Task details: Write down exactly the lines of the records below, beginning with the first and ending with the line that includes "micrograph demonstrates no".

[Provided material]

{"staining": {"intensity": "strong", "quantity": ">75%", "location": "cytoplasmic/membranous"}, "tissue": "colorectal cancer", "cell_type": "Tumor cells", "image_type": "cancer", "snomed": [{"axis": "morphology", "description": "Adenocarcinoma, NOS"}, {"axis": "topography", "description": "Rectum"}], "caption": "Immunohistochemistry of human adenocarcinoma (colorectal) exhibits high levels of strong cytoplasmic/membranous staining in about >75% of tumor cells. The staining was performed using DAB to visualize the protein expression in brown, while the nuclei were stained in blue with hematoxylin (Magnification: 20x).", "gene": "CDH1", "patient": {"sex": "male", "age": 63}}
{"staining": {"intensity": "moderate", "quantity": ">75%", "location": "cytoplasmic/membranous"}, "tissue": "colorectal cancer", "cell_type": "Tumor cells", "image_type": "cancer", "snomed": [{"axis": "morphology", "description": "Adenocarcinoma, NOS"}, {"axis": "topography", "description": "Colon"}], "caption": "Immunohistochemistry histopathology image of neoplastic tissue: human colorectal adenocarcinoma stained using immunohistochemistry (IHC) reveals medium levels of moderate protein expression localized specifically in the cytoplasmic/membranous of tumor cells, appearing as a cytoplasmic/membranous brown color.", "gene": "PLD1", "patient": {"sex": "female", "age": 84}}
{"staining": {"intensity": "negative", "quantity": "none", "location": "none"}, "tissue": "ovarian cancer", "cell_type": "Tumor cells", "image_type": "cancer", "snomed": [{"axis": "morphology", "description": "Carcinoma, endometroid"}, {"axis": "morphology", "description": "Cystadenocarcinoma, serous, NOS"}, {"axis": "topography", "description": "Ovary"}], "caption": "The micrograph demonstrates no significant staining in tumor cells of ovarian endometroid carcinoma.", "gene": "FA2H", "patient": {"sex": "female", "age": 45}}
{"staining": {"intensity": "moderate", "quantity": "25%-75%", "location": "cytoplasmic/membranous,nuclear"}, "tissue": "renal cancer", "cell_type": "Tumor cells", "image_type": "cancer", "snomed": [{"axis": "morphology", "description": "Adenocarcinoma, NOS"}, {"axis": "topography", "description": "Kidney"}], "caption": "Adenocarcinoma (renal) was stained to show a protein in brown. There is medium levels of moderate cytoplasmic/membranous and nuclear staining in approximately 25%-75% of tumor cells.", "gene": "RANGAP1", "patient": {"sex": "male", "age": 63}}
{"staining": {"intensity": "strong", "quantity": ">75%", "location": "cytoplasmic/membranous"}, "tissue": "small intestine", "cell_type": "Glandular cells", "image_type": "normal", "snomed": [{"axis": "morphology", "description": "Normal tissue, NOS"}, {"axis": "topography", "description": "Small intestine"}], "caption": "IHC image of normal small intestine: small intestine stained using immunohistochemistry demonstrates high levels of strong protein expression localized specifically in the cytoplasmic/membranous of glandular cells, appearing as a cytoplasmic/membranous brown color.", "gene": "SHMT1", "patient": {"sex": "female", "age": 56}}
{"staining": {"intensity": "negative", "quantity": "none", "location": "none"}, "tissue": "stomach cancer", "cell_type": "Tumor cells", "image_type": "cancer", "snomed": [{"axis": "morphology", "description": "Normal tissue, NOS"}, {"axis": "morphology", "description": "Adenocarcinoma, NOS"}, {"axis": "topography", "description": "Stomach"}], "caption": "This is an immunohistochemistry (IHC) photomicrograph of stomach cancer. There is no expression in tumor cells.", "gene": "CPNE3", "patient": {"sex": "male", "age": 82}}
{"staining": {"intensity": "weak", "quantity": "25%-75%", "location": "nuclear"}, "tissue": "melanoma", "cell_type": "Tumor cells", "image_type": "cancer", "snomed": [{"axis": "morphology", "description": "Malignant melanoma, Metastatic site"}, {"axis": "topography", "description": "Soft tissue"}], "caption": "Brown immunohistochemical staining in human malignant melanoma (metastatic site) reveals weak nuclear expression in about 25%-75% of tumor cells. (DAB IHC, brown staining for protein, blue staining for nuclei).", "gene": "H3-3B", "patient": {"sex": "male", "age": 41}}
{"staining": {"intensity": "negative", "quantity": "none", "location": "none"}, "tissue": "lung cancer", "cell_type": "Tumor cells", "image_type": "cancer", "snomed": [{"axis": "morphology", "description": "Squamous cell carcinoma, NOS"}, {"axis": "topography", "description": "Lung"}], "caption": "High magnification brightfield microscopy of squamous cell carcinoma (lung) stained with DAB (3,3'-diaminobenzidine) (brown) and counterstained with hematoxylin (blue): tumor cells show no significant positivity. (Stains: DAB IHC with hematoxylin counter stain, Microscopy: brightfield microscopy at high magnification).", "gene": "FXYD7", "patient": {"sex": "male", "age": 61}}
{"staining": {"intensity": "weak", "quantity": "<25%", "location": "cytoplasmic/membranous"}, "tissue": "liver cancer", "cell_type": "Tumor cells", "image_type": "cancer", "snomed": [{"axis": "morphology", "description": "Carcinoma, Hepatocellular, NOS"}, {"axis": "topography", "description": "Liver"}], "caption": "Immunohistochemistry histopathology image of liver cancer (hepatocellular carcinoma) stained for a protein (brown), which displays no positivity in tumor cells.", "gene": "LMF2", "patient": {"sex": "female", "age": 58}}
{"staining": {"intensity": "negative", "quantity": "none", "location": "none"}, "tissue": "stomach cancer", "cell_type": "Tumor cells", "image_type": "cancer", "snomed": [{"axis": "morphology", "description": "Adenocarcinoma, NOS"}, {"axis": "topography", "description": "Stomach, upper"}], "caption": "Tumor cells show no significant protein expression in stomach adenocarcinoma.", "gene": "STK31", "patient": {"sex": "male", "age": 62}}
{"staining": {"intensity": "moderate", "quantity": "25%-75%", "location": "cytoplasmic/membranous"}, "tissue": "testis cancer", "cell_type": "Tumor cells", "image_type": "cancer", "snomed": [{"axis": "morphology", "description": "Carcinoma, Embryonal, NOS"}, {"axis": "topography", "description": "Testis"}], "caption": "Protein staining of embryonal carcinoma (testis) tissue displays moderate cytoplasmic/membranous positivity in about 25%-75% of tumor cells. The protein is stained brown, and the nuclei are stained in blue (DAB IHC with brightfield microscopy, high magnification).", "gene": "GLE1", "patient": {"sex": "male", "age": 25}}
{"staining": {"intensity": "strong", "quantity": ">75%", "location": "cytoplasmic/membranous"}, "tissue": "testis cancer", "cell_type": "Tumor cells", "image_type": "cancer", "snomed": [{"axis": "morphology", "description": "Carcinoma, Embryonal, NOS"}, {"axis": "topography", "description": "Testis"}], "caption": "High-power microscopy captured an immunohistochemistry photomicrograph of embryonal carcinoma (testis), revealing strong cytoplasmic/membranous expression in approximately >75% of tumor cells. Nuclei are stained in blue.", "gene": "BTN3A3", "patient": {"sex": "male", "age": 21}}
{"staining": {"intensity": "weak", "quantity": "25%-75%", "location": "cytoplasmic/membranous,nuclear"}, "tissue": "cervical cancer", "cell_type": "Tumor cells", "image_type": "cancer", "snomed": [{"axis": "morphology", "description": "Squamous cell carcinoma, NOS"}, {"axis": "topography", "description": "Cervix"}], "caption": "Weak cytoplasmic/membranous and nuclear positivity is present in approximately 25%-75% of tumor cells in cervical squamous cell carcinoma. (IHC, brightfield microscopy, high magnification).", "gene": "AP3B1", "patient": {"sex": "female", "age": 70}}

[/Provided material]

Response to the exercise:
{"staining": {"intensity": "strong", "quantity": ">75%", "location": "cytoplasmic/membranous"}, "tissue": "colorectal cancer", "cell_type": "Tumor cells", "image_type": "cancer", "snomed": [{"axis": "morphology", "description": "Adenocarcinoma, NOS"}, {"axis": "topography", "description": "Rectum"}], "caption": "Immunohistochemistry of human adenocarcinoma (colorectal) exhibits high levels of strong cytoplasmic/membranous staining in about >75% of tumor cells. The staining was performed using DAB to visualize the protein expression in brown, while the nuclei were stained in blue with hematoxylin (Magnification: 20x).", "gene": "CDH1", "patient": {"sex": "male", "age": 63}}
{"staining": {"intensity": "moderate", "quantity": ">75%", "location": "cytoplasmic/membranous"}, "tissue": "colorectal cancer", "cell_type": "Tumor cells", "image_type": "cancer", "snomed": [{"axis": "morphology", "description": "Adenocarcinoma, NOS"}, {"axis": "topography", "description": "Colon"}], "caption": "Immunohistochemistry histopathology image of neoplastic tissue: human colorectal adenocarcinoma stained using immunohistochemistry (IHC) reveals medium levels of moderate protein expression localized specifically in the cytoplasmic/membranous of tumor cells, appearing as a cytoplasmic/membranous brown color.", "gene": "PLD1", "patient": {"sex": "female", "age": 84}}
{"staining": {"intensity": "negative", "quantity": "none", "location": "none"}, "tissue": "ovarian cancer", "cell_type": "Tumor cells", "image_type": "cancer", "snomed": [{"axis": "morphology", "description": "Carcinoma, endometroid"}, {"axis": "morphology", "description": "Cystadenocarcinoma, serous, NOS"}, {"axis": "topography", "description": "Ovary"}], "caption": "The micrograph demonstrates no significant staining in tumor cells of ovarian endometroid carcinoma.", "gene": "FA2H", "patient": {"sex": "female", "age": 45}}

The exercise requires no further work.